■ BEREITGESTELLTER AUSZUG:
_____

Kugelförmige Solarkollektoren – Geht das?
Blogbeitrag von Michael Khan, der sich regelmäßig in seinem Blog „Go for Launch“ mit Themen wie Astonomie und Weltraumtechnik auseinandersetzt.
Diesmal geht es um einen kugelförmigen Solarkollektor
Manche Produkte sind so cool, dass man gar nicht nachrechnen mag, ob das denn auch funktionieren kann. Bei einem Einstandpreis von €6000 empfiehlt sich das Nachrechnen aber dann wohl doch. Die Firma Rawlemon bietet ihren konzentrierenden Solargenerator (sie bezeichnet ihn aber als „Outdoor Collector“) namens „Beta.ray 1.00“ zu eben diesem Preis.
Die Idee ist: Das Sonnenlicht fällt auf eine wassergefüllte Kugel mit einem Meter Durchmesser (Es existiert auch eine Version mit 1.8 Metern Durchmesser zu €8999), die als konzentrierende Linse wirkt und das gebündelte Sonnenlicht auf eine kleine Solarzellenfläche richtet. Die Solarzellen werden nachgefährt, damit sie immer im Brennpunkt bleiben, egal, wie die Sonne steht.

_____

■ VORLIEGENDE ZEILEN:
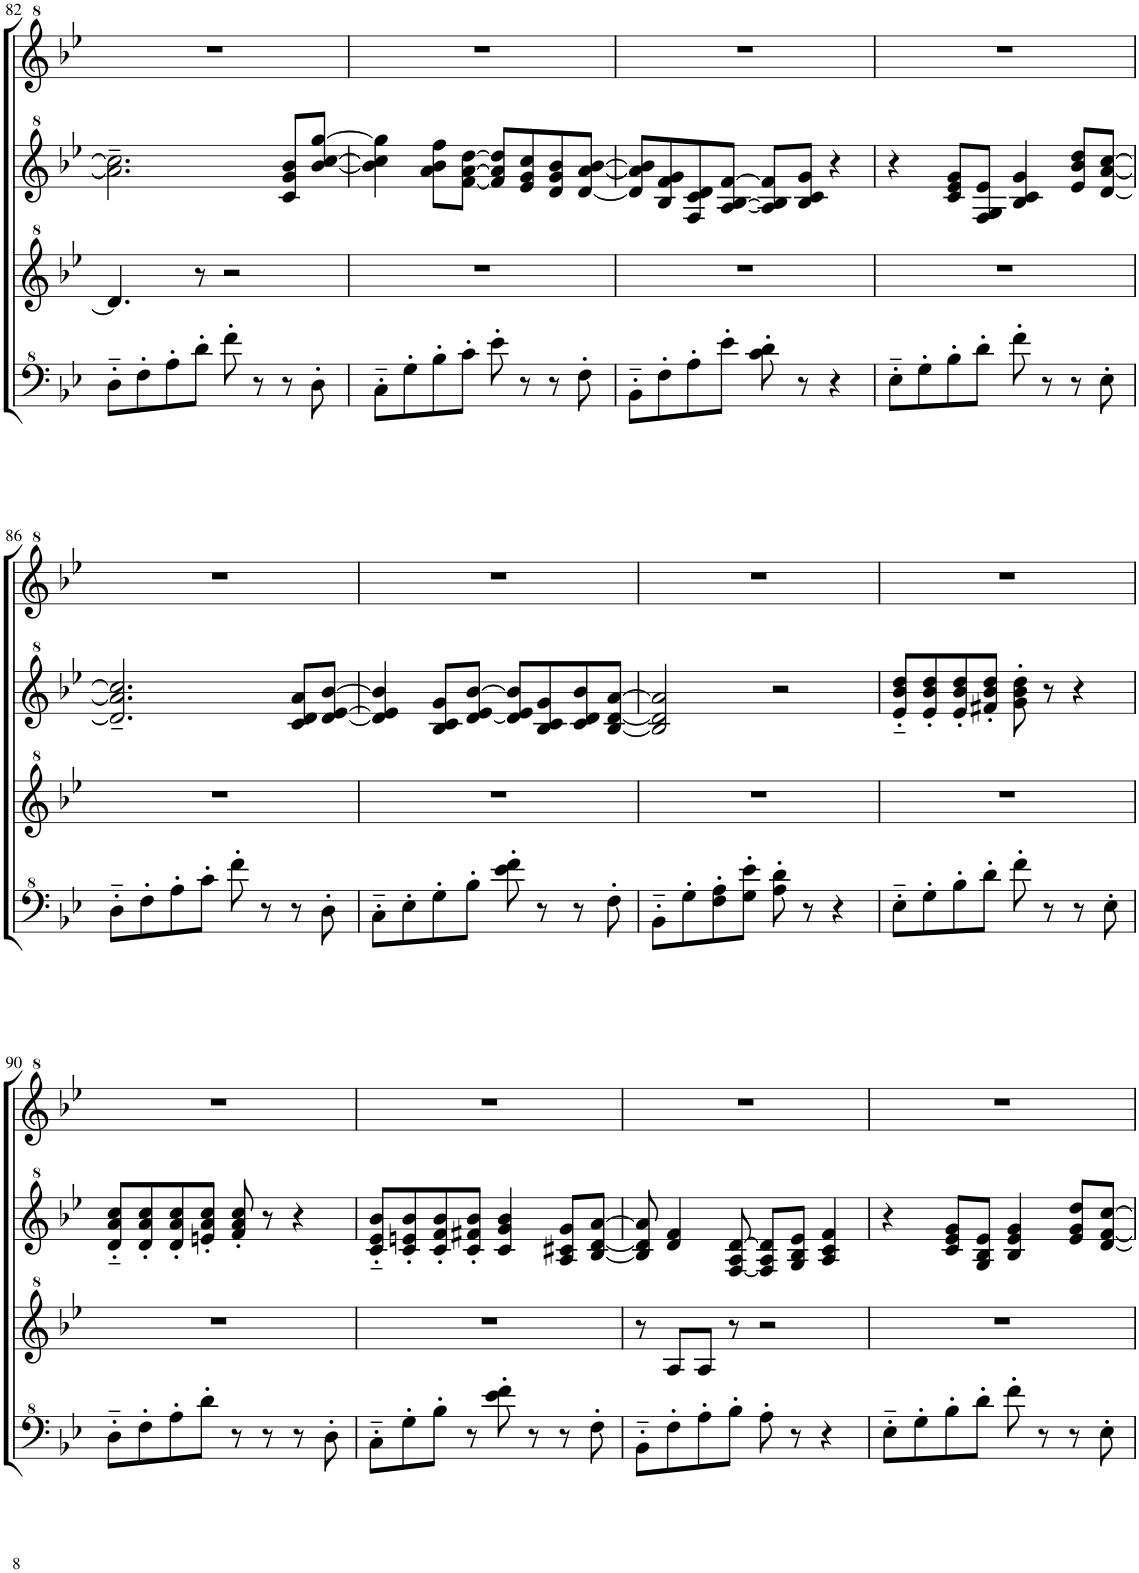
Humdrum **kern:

**kern	**kern	**kern	**kern
*part1	*part1	*part1	*part1
*staff4	*staff3	*staff2	*staff1
*I"Model III	*	*	*
!!LO:PB:g=z
*clefF^4	*clefG^2	*clefG^2	*clefG^2
*k[b-e-]	*k[b-e-]	*k[b-e-]	*k[b-e-]
*M4/4	*M4/4	*M4/4	*M4/4
=82	=82	=82	=82
8d'~\L	4.dd/]	2.aa\]~ 2.ccc\]~	1r
8f'\	.	.	.
8a'\	.	.	.
8dd'\J	8r	.	.
8ff'\	2r	.	.
8r	.	.	.
8r	.	8cc/ 8gg/ 8bb-/L	.
8d'\	.	[8bb-/ [8ccc/ [8ggg/J	.
=83	=83	=83	=83
8c'~\L	1r	4bb-\] 4ccc\] 4ggg\]	1r
8g'\	.	.	.
8b-'\	.	8aa\ 8bb-\ 8fff\L	.
8cc'\J	.	[8ff\ [8aa\ [8ddd\J	.
8ee-'\	.	8ff/] 8aa/] 8ddd/]L	.
8r	.	8ee-/ 8gg/ 8ccc/	.
8r	.	8dd/ 8gg/ 8bb-/	.
8f'\	.	[8dd/ [8aa/ [8bb-/J	.
=84	=84	=84	=84
8B-'~\L	1r	8dd/] 8aa/] 8bb-/]L	1r
8f'\	.	8b-/ 8ff/ 8gg/	.
8a'\	.	8f/ 8cc/ 8dd/	.
8ee-'\J	.	[8a/ [8b-/ [8ff/J	.
8cc\' 8dd\'	.	8a/] 8b-/] 8ff/]L	.
8r	.	8b-/ 8cc/ 8gg/J	.
4r	.	4r	.
=85	=85	=85	=85
8e-'~\L	1r	4r	1r
8g'\	.	.	.
8b-'\	.	8cc/ 8ee-/ 8gg/L	.
8dd'\J	.	8f/ 8g/ 8ee-/J	.
8ff'\	.	4b-/ 4cc/ 4gg/	.
8r	.	.	.
8r	.	8ee-/ 8bb-/ 8ddd/L	.
8e-'\	.	[8dd/ [8aa/ [8ccc/J	.
!!LO:LB:g=z
=86	=86	=86	=86
8d'~\L	1r	2.dd/]~ 2.aa/]~ 2.ccc/]~	1r
8f'\	.	.	.
8a'\	.	.	.
8cc'\J	.	.	.
8ff'\	.	.	.
8r	.	.	.
8r	.	8cc/ 8dd/ 8aa/L	.
8d'\	.	[8dd/ [8ee-/ [8bb-/J	.
=87	=87	=87	=87
8c'~\L	1r	4dd/] 4ee-/] 4bb-/]	1r
8e-'\	.	.	.
8g'\	.	8b-/ 8cc/ 8gg/L	.
8b-'\J	.	[8dd/ 8ee-/ [8bb-/J	.
8ee-\' 8ff\'	.	8dd/] 8ee-/ 8bb-/]L	.
8r	.	8b-/ 8cc/ 8gg/	.
8r	.	8cc/ 8dd/ 8bb-/	.
8f'\	.	[8b-/ [8dd/ [8aa/J	.
=88	=88	=88	=88
8B-'~\L	1r	2b-/] 2dd/] 2aa/]	1r
8g'\	.	.	.
8f\' 8a\'	.	.	.
8g\' 8ee-\'J	.	.	.
8a\' 8dd\'	.	2r	.
8r	.	.	.
4r	.	.	.
=89	=89	=89	=89
8e-'~\L	1r	8ee-/'~ 8bb-/'~ 8ddd/'~L	1r
8g'\	.	8ee-/' 8bb-/' 8ddd/'	.
8b-'\	.	8ee-/' 8bb-/' 8ddd/'	.
8dd'\J	.	8ff#X/' 8bb-/' 8ddd/'J	.
8ff'\	.	8gg\' 8bb-\' 8ddd\'	.
8r	.	8r	.
8r	.	4r	.
8e-'\	.	.	.
!!LO:LB:g=z
=90	=90	=90	=90
8d'~\L	1r	8dd/'~ 8aa/'~ 8ccc/'~L	1r
8f'\	.	8dd/' 8aa/' 8ccc/'	.
8a'\	.	8dd/' 8aa/' 8ccc/'	.
8dd'\J	.	8een/' 8aa/' 8ccc/'J	.
8r	.	8ff/' 8aa/' 8ccc/'	.
8r	.	8r	.
8r	.	4r	.
8d'\	.	.	.
=91	=91	=91	=91
8c'~\L	1r	8cc/'~ 8ee-/'~ 8bb-/'~L	1r
8g'\	.	8cc/' 8een/' 8bb-/'	.
8b-'\J	.	8cc/' 8ff/' 8bb-/'	.
8r	.	8cc/' 8ff#X/' 8bb-/'J	.
8ee-\' 8ff\'	.	4cc/ 4gg/ 4bb-/	.
8r	.	.	.
8r	.	8a/ 8cc#X/ 8gg/L	.
8f'\	.	[8b-/ [8dd/ [8aa/J	.
=92	=92	=92	=92
8B-'~\L	8r	8b-/] 8dd/] 8aa/]	1r
8f'\	8a/L	4dd/ 4ff/	.
8a'\	8a/J	.	.
8b-'\J	8r	[8f/ 8a/ [8dd/	.
8a'\	2r	8f/] 8a/ 8dd/]L	.
8r	.	8g/ 8b-/ 8ee-/J	.
4r	.	4a/ 4cc/ 4ff/	.
=93	=93	=93	=93
8e-'~\L	1r	4r	1r
8g'\	.	.	.
8b-'\	.	8cc/ 8ee-/ 8gg/L	.
8dd'\J	.	8g/ 8b-/ 8ee-/J	.
8ff'\	.	4b-/ 4ee-/ 4gg/	.
8r	.	.	.
8r	.	8ee-/ 8gg/ 8ddd/L	.
8e-'\	.	[8dd/ [8ff/ [8ccc/J	.
=	=	=	=
*-	*-	*-	*-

_____

■ GESTELLTE AUFGABE: Welchen Preis nennt der Auszug über den kugelförmigen Solarkollektor für die Version mit 1.8 Metern Durchmesser?

■ BEARBEITETE AUFGABE: Diese Version kostet €8999.